The Ice Palace by Tarjei Vesaas runs so close to the bone that helplessly I have to say what happens, in my own words (if possible).
An eleven year-old girl, newly arrived in the village, has a secret she is almost ready to tell her new friend Siss They have looked into the same mirror and found themselves there, in gleam and radiance, in Unn's tiny bedroom, with the door locked. I may not go to heaven, she says, and Siss suddenly has to go home although she is trembling with eagerness to stay. Next day Unn cannot face Siss, so she goes off for the day in her thick coat and double mitts, with her school satchel, to the Ice Palace, built on a waterfall that froze as it fell as it rose. The further into the rooms of the Ice Palace, the startling character of each room, the dismissal, room by room, including the shedding of the thick coat and the satchel, the more you know that Unn and her secret will freeze there, glimpsed once by Siss and no one else. In Spring, with the thaw, Unn would crash with the river with her secret and her satchel, her thick winter coat and her double mitts; and Siss would slowly learn to come back to life.

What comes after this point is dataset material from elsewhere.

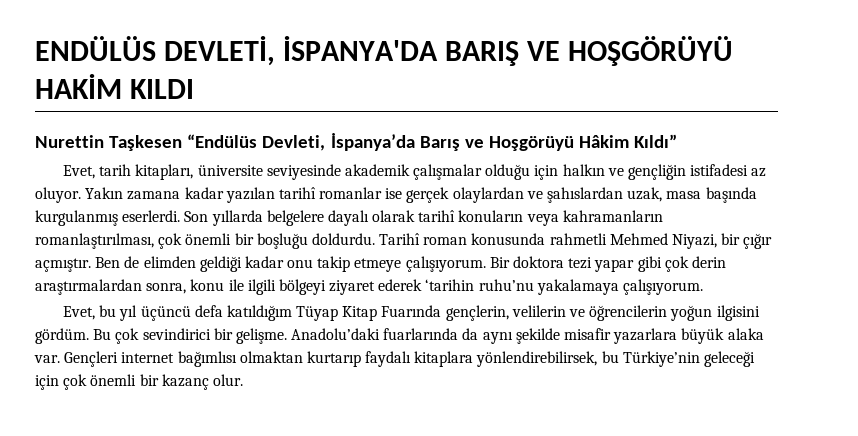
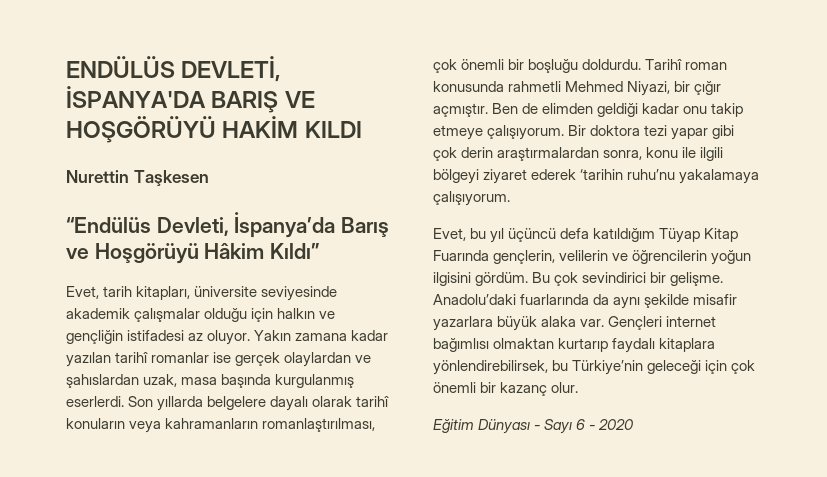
(183, 143) none -> (209, 178) //
(243, 380) none -> [433,419,635,434] // Eğitim Dünyası - Sayı 6 - 2020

Each room of the ice palace is particular: a room of tears, an ice forest, a narrow room, a fissure abandoned by the water, and then the new room, which, for a while, was a miracle.
Alice in Wonderland. The mouse's tears. Dante's Divine Comedy. Purgatorio and Paradiso. Unn in the ice palace excruciates the reader. The sum of a child's worst fears, deepest compulsions, and yet transcendent.
Tarjei Vesaas in his sixties had intact in him the passions of an eleven year-old girl, he understood the sharing of selves, the overwhelming sameness of two people, the safe haven and then the need to avoid it.
So little is said. So little happens. Yet everything is there, as, under ice like steel, fronds and seeds are caught below, and then covered with the snow when it comes.